Esa relación especial cobra mucho más sentido cuando la ves desarrollarse en la precuela, donde Meemaw tiene su propio arco y una presencia constante. Es uno de esos casos en que la precuela no solo complementa a la serie original, sino que enriquece algo que ya creías entender.

Los amigos que todavía no saben que lo serán

Quizás la parte más emotiva de todo este cruce llega en la segunda temporada de Young Sheldon, cuando aparecen versiones infantiles de Leonard, Penny, Howard, Bernadette y Raj.

No se conocen entre sí. No comparten escena. Ni siquiera están en el mismo sitio.

Leonard (Isaac Harger) aparece como niño. Penny (Quinn Aune), con cuatro años, duerme en Nebraska. Howard (Ethan Stern) juega a videojuegos en la misma casa donde vivirá de adulto. Bernadette (AJ Coggeshall), con cinco años, ya apunta maneras. Y Raj (Rishabh Prahbhat), con nueve años, está en Nueva Delhi, siendo el único del grupo que seguirá soltero al final de The Big Bang Theory.

Es un homenaje que funciona precisamente porque no necesita explicarse. Cada uno en su mundo, sin saber que algún día sus vidas colisionarán.

Hay algo casi melancólico en eso. Me recuerda a esas escenas de los grandes universos de ciencia ficción donde los personajes están destinados a encontrarse, todavía separados por el tiempo y el espacio.
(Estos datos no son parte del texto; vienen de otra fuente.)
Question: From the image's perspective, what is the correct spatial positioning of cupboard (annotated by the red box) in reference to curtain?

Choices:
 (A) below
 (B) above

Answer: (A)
Es la misma sensación que me dejó Arrival, esa idea de que un final ya escrito no le resta nada al camino que lleva hasta él.
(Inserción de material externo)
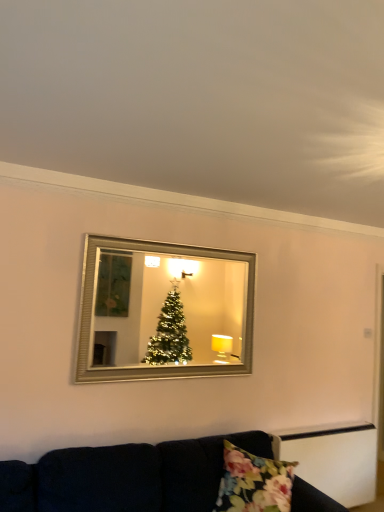
Question: Considering the positions of silver/glass mirror at upper center and velvet dark blue couch at lower center in the image, is silver/glass mirror at upper center taller or shorter than velvet dark blue couch at lower center?

Choices:
 (A) tall
 (B) short

Answer: (A)

Question: From a real-world perspective, is silver/glass mirror at upper center positioned above or below velvet dark blue couch at lower center?

Choices:
 (A) above
 (B) below

Answer: (A)

Question: Which of these objects is positioned closest to the silver/glass mirror at upper center?

Choices:
 (A) floral fabric pillow at lower center
 (B) velvet dark blue couch at lower center

Answer: (B)

Question: Which object is the closest to the floral fabric pillow at lower center?

Choices:
 (A) silver/glass mirror at upper center
 (B) velvet dark blue couch at lower center

Answer: (B)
Amy Farrah Fowler: cerrar el círculo

Amy es quizás el personaje cuya aparición en Young Sheldon tiene más peso emocional.

Mayim Bialik, que la interpretó en The Big Bang Theory, retoma el rol en el episodio final de la precuela junto a Jim Parsons. Pero antes de esa reaparición, su voz ya había aparecido en el estreno de la temporada 4, donde se desvela que Sheldon y Amy tienen un hijo: Leonard Cooper.

Me detuve en ese nombre.

Le pusieron a su hijo el nombre de su mejor amigo. En una serie donde Sheldon trató el afecto durante años como algo casi abstracto, ese gesto simple dice más que cualquier monólogo. Es el tipo de detalle que te hace parar, retroceder y ver toda la serie con otros ojos.

Sheldon y Amy ganaron juntos el Premio Nobel de Física. Y nombraron a su hijo Leonard. Eso, en su propio idioma emocional, lo dice todo.


Hay universos que se construyen mirando hacia el futuro, expandiendo lo que sus personajes pueden llegar a ser. Y hay universos que miran hacia atrás, convencidos de que en el pasado está la clave de todo lo que somos.

Young Sheldon elige lo segundo, y en esa elección hay algo honesto sobre cómo funcionamos las personas: somos, en gran medida, lo que fuimos. Los cruces entre ambas series no son solo ejercicios de nostalgia, aunque también lo sean. Son pequeñas preguntas sobre la identidad, sobre cómo los orígenes moldean el destino, sobre qué parte de lo que somos estaba ya escrita cuando aún éramos niños.

Lo mejor de todo este entramado no está en las apariciones más vistosas ni en los cameos más esperados. Está en esos instantes silenciosos: un niño durmiendo en Nebraska, otro jugando a videojuegos en Los Ángeles, sin saber lo que les espera. Está en un nombre —Leonard Cooper— que condensa años de afecto en dos palabras.

Esos son los momentos que me quedan de este cruce de universos. No la acción, no la nostalgia fácil. Sino la pregunta que subyace a todo: ¿cuánto de lo que somos estaba ya ahí, esperando?